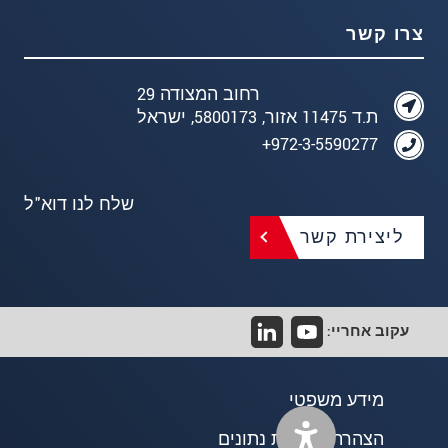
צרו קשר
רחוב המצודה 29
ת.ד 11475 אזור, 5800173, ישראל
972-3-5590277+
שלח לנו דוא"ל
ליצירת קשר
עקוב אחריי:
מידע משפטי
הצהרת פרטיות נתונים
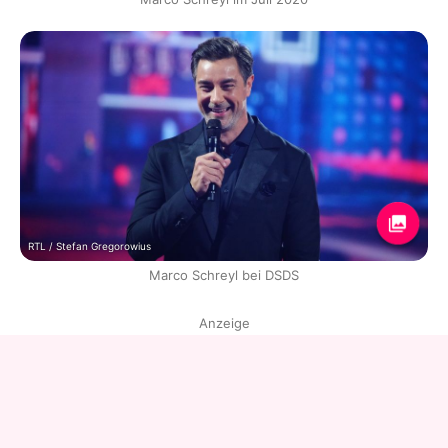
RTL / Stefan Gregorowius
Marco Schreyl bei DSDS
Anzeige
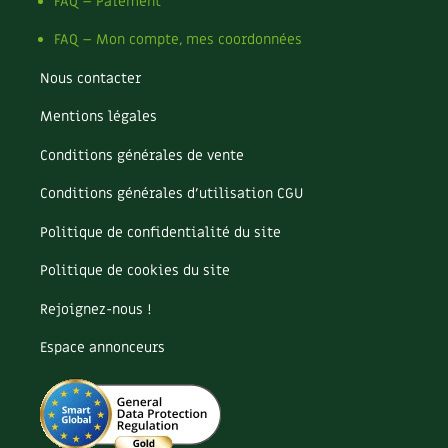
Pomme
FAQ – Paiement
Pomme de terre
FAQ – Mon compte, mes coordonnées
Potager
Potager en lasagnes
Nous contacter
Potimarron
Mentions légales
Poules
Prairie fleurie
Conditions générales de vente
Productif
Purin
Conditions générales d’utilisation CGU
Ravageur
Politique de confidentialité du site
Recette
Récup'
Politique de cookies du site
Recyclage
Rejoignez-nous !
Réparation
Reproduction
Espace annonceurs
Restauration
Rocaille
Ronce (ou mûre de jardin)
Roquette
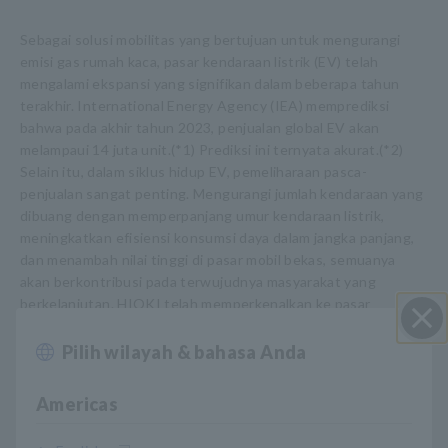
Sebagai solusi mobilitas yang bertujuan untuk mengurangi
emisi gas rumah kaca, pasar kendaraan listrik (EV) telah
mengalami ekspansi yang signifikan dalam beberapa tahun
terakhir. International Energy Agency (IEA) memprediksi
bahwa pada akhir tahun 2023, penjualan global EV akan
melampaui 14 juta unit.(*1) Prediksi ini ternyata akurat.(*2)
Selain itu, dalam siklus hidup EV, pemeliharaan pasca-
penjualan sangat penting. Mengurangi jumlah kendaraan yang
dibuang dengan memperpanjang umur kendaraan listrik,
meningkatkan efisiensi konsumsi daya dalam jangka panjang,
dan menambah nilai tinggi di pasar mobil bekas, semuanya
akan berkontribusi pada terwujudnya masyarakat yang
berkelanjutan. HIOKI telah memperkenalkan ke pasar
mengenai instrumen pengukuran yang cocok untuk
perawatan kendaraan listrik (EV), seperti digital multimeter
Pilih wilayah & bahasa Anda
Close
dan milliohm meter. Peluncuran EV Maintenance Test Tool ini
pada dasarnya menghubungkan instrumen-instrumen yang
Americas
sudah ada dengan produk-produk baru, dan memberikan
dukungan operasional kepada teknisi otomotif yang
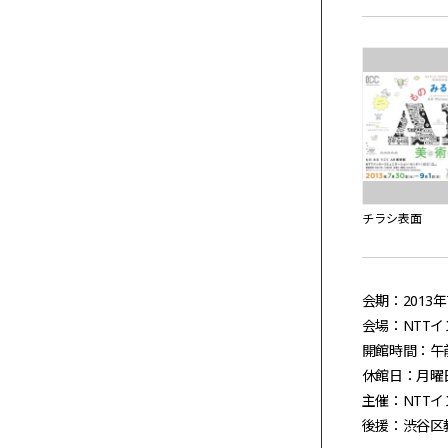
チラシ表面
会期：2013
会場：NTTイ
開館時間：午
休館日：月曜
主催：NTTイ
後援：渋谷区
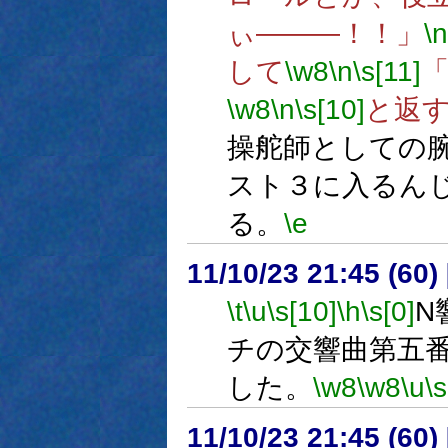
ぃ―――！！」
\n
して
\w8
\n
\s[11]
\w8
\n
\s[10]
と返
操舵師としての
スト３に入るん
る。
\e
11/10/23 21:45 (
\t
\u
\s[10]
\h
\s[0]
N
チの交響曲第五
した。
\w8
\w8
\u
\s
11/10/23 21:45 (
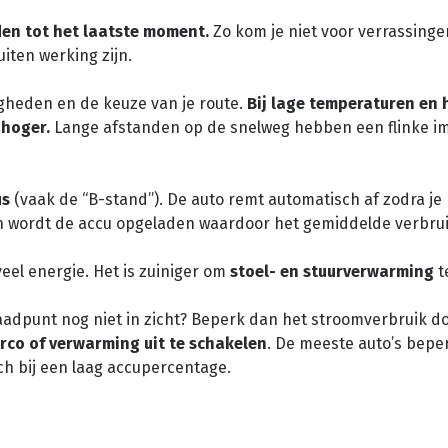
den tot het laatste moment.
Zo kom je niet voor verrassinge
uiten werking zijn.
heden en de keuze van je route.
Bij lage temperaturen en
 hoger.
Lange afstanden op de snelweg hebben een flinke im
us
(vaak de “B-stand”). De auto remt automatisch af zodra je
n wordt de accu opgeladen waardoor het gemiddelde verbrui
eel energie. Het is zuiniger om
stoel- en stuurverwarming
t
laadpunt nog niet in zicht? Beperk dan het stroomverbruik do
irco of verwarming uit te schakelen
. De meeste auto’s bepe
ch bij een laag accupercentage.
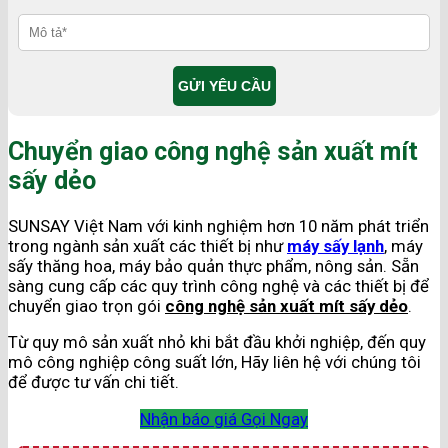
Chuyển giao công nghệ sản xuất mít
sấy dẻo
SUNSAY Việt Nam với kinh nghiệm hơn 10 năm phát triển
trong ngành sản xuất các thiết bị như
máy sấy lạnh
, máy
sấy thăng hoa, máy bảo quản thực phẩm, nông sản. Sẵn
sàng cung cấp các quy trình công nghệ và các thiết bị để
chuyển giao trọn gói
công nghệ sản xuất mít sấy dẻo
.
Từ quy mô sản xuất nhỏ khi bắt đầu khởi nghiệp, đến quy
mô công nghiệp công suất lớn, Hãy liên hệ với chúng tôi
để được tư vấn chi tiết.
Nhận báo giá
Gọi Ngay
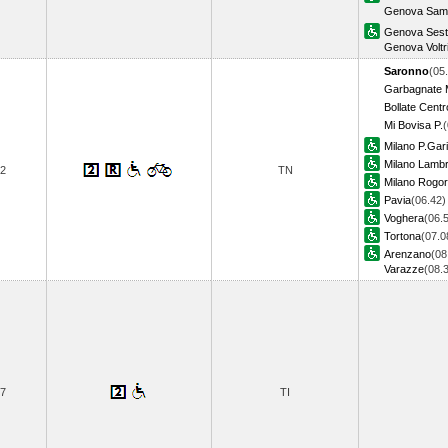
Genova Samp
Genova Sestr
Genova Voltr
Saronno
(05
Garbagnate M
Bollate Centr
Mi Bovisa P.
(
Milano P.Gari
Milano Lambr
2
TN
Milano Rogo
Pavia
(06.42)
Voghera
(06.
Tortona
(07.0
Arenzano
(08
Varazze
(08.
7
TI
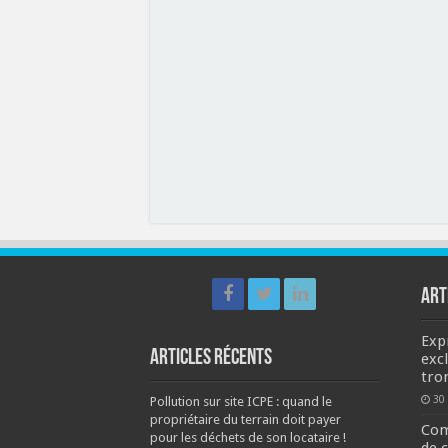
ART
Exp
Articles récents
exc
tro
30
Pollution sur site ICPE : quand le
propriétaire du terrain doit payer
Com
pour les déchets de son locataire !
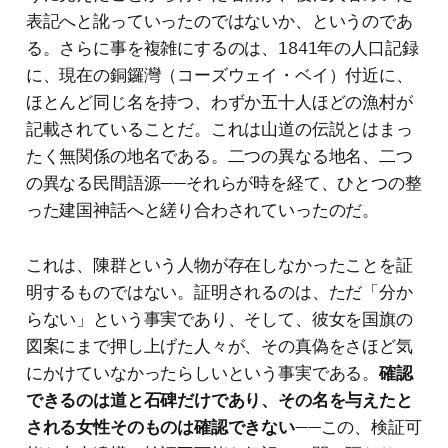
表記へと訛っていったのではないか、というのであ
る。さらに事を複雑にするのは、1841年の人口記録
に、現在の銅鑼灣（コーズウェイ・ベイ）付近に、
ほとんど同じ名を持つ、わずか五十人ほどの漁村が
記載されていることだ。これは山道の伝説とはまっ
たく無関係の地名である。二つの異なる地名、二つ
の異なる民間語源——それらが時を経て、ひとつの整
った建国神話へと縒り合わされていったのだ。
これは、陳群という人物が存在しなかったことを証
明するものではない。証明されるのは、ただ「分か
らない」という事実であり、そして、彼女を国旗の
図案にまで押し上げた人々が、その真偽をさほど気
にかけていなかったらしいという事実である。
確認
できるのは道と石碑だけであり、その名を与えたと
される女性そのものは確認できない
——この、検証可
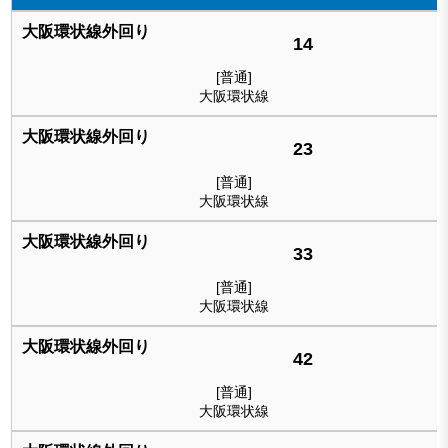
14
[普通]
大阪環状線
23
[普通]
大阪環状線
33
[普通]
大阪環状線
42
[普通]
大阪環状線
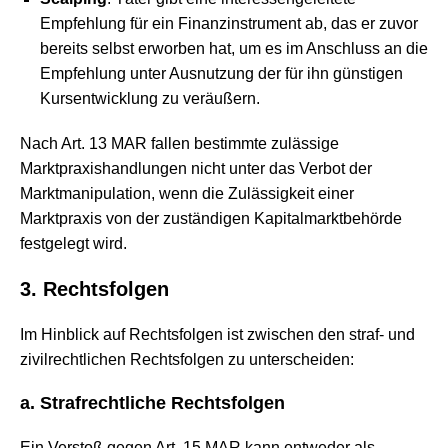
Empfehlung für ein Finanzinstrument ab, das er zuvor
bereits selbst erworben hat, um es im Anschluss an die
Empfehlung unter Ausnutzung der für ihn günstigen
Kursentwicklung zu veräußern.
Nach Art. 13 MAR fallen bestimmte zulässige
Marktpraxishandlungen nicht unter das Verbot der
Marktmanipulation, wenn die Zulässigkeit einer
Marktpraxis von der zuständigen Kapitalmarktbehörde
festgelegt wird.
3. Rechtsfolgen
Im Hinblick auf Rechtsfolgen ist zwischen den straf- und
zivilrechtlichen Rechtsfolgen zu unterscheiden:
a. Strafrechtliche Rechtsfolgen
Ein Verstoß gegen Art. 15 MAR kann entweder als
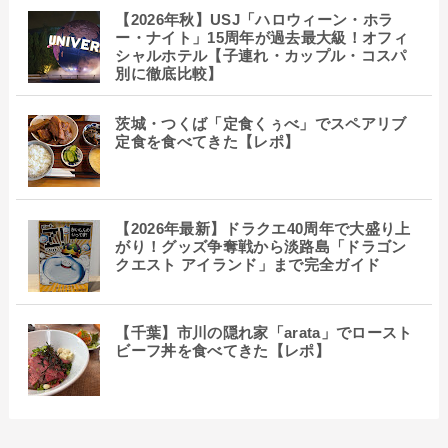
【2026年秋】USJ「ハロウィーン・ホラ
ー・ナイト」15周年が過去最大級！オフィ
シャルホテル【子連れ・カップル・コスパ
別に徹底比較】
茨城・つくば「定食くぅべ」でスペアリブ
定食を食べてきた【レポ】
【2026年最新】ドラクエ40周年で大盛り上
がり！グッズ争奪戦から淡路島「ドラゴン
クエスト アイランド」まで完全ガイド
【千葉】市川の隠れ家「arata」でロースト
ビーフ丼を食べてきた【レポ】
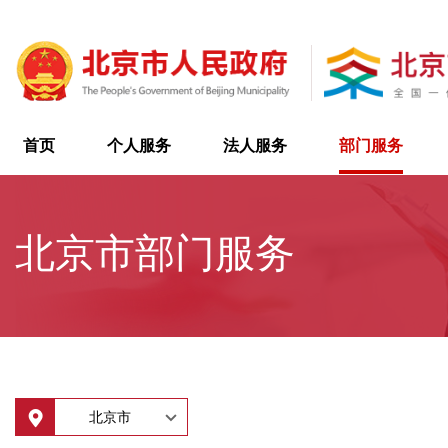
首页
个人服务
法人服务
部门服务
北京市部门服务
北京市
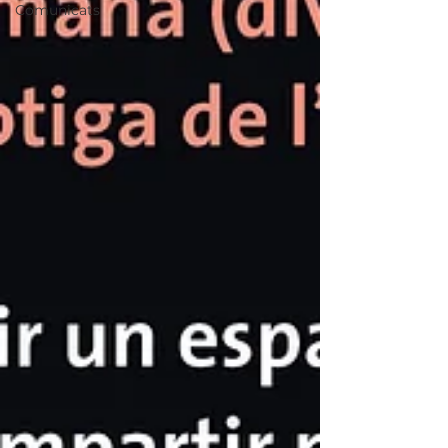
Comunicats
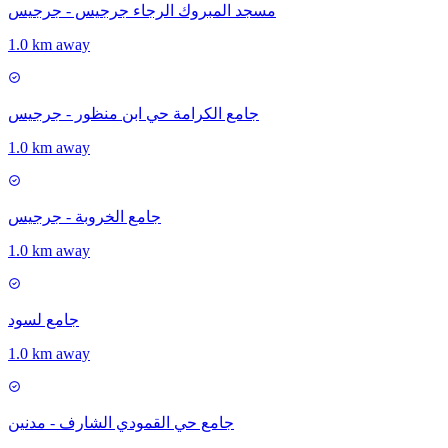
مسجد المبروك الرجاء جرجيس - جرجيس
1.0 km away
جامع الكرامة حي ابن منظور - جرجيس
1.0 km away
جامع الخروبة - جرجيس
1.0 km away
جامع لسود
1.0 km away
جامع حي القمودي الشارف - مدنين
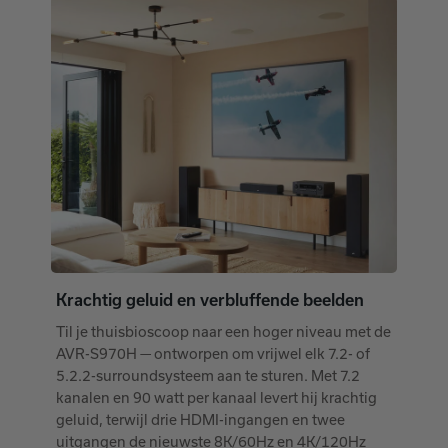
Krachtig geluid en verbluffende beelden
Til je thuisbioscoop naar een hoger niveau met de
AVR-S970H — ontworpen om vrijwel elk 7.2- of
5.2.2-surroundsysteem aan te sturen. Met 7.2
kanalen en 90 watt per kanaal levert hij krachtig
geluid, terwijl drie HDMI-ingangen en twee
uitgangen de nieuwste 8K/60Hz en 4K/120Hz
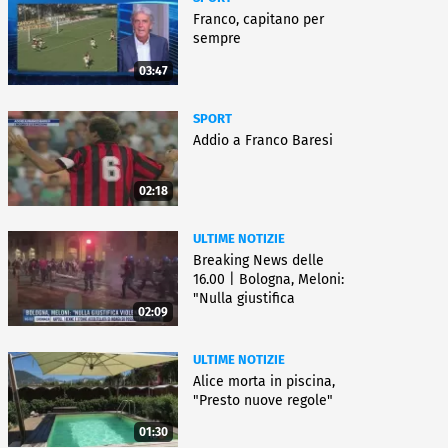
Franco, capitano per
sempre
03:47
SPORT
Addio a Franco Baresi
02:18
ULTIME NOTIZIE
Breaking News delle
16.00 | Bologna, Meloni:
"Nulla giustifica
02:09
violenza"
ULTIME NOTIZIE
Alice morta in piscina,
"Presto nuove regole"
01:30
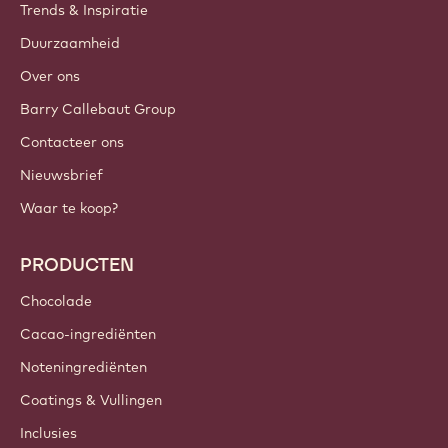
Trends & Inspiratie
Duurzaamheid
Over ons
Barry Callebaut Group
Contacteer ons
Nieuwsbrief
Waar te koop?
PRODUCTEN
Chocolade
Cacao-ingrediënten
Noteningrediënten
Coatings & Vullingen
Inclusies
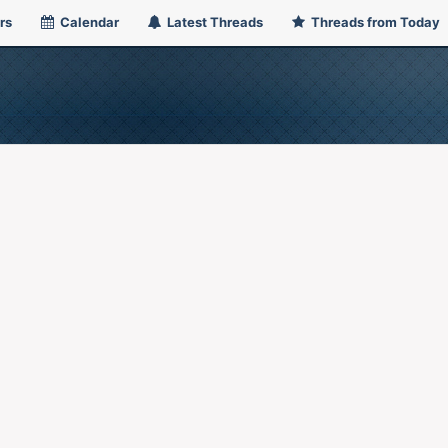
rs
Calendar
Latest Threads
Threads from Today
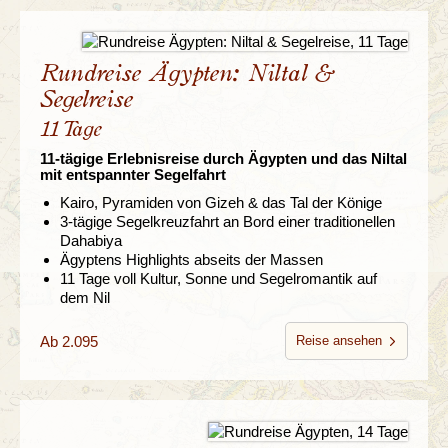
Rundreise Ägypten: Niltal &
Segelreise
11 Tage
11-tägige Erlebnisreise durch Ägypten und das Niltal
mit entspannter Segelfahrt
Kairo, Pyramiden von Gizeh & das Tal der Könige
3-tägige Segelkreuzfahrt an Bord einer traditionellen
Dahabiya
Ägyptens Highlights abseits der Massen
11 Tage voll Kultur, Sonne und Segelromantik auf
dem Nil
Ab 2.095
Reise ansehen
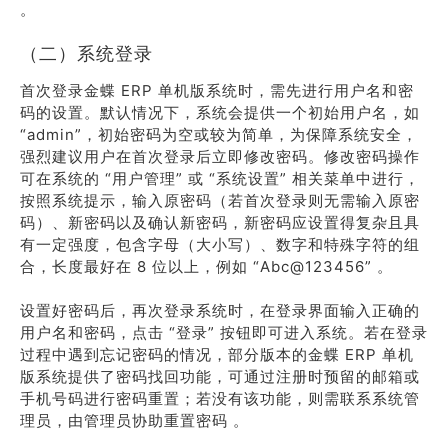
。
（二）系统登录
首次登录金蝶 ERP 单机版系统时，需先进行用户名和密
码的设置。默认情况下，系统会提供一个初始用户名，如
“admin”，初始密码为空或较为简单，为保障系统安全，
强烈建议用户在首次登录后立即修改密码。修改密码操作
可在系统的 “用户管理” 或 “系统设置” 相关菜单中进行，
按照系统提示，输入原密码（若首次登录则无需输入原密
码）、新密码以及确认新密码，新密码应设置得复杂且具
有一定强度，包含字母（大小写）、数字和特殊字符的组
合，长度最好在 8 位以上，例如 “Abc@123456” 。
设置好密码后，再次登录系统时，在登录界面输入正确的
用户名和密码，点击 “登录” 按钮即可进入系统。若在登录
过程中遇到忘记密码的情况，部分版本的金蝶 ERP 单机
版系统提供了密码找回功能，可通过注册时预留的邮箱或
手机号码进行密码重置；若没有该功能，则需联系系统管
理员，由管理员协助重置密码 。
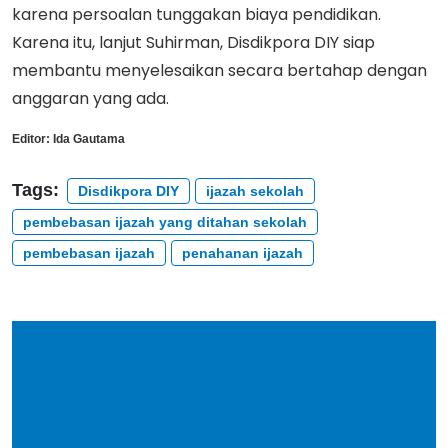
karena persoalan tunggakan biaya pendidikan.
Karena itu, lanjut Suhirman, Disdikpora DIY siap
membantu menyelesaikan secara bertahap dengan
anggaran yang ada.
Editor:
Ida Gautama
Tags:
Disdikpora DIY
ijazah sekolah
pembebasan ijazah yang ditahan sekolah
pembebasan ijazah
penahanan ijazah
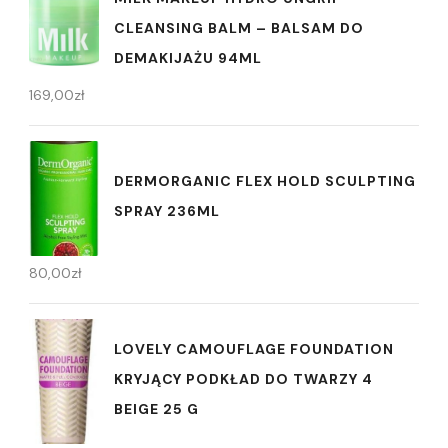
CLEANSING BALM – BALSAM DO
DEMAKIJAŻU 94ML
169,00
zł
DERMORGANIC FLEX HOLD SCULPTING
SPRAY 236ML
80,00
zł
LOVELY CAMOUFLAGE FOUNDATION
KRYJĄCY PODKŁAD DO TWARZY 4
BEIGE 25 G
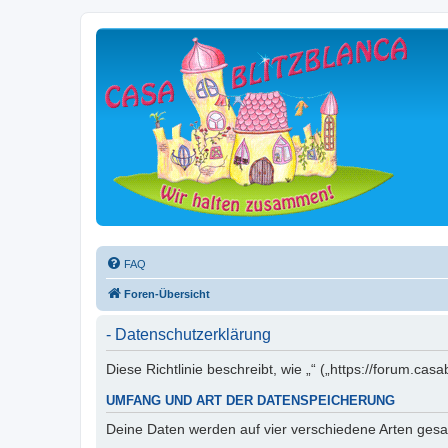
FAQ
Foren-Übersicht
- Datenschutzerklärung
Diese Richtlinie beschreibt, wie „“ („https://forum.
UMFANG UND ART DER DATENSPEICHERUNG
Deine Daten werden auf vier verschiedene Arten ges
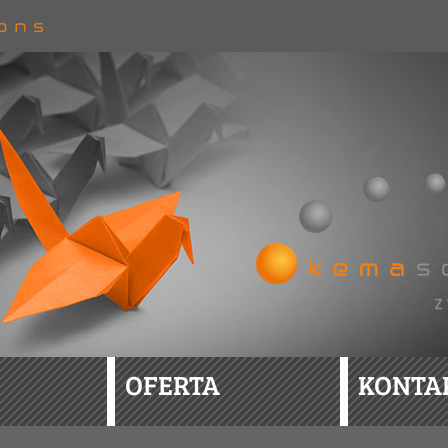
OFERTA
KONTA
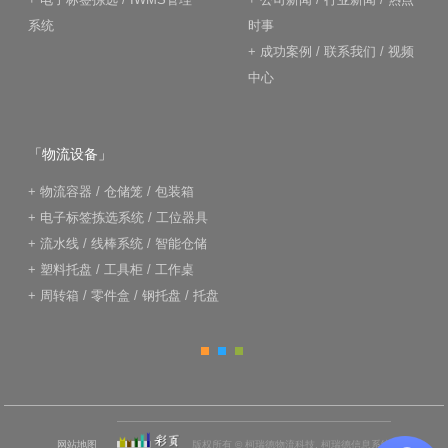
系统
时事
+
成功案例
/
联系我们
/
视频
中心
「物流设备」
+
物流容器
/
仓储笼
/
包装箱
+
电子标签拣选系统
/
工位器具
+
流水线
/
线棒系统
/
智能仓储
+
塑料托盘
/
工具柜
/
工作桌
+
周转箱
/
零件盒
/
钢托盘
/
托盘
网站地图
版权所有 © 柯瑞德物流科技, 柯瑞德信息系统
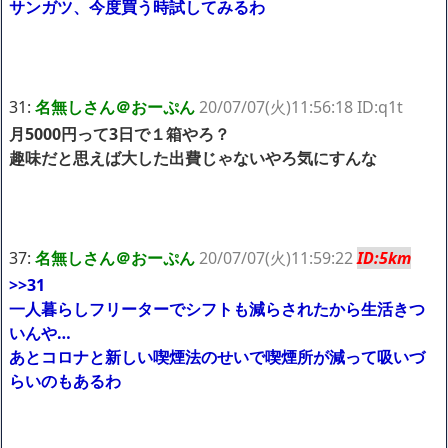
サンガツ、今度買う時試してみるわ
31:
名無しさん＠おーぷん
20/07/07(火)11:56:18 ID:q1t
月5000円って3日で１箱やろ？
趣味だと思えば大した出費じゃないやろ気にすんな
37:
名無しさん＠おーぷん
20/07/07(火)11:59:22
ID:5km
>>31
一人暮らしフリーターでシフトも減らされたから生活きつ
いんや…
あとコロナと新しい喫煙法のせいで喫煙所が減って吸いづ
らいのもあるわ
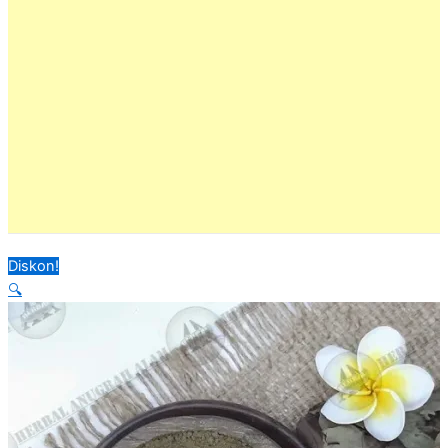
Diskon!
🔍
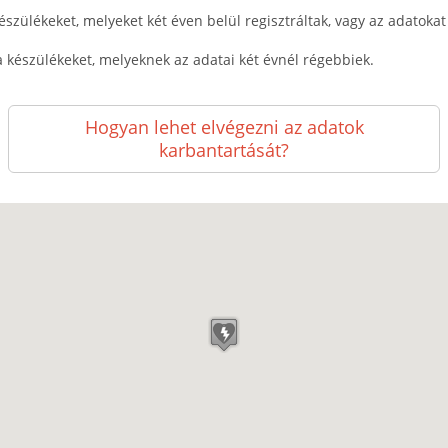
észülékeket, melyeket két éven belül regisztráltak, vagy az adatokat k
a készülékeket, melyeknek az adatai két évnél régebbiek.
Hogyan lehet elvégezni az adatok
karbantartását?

> _WHAT YOU NEED TO DO_
Copy the lines of the entries above, starting with the line containing "Genova Samp" and going on through the line containing "pour les déchets de son locataire !". Leave the pictures out of your copy.

> _ANSWER FOR THIS EXERCISE_
Genova Samp
Genova Sestr
Genova Voltr
Saronno
(05
Garbagnate M
Bollate Centr
Mi Bovisa P.
(
Milano P.Gari
Milano Lambr
2
TN
Milano Rogo
Pavia
(06.42)
Voghera
(06.
Tortona
(07.0
Arenzano
(08
Varazze
(08.
7
TI
ART
Exp
Articles récents
exc
tro
30
Pollution sur site ICPE : quand le
propriétaire du terrain doit payer
Com
pour les déchets de son locataire !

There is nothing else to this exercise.